[config change] use MessageCommitMode when executing future head block messages #2705

magicxyyz · 2024-09-26T15:48:30Z

Fixes NIT-2812
Pulls: OffchainLabs/go-ethereum#362
Includes: #2712

This PR:

Fixes use of MessageRunMode values, so as MessageCommitMode is used when, and only when, the message is part of a soon-to-be head block. Previously, newly sequenced / synced messages were executed in MessageReplayMode - newly activated / set-cached stylus programs were not cached in long term cache (only in LRU).
Improves repopulating of long term cache after node restart - if program is onchain marked as cached, if its wasm is found in LRU then it is also added to long term cache.
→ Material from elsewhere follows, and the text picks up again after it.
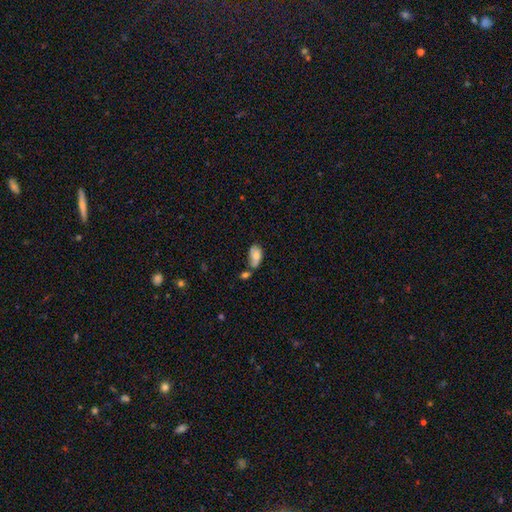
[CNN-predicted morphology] type=smooth (71%); roundness=in between (92%); merging=none (32%).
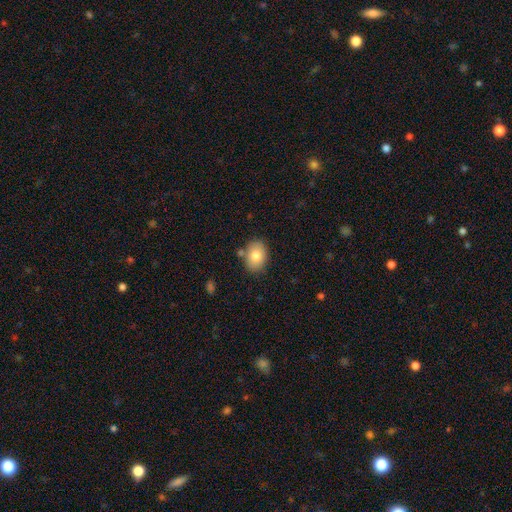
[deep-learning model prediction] Overall: smooth (81%). How rounded: in between (70%). Merging: none (80%).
That can happen e.g. when a ephemeral call to cached program precedes its onchain execution.
Adds tests for stylus long term cache + for repopulating long term cache from LRU cache.
Adds metrics for Stylus long term cache (merged from Diego's draft: Stylus cache improvements #2712)
Adds config to disable collection of Stylus metrics from Go side (also from the Diego's draft)

system_tests/state_fuzz_test.go

diegoximenes

LGTM overall, requesting changes because I miss a test for this fix

system_tests/state_fuzz_test.go

execution/gethexec/executionengine.go

diegoximenes · 2024-09-30T20:36:18Z

I created a draft PR that exposes Stylus long term cache metrics that can be helpful when implementing tests in this PR.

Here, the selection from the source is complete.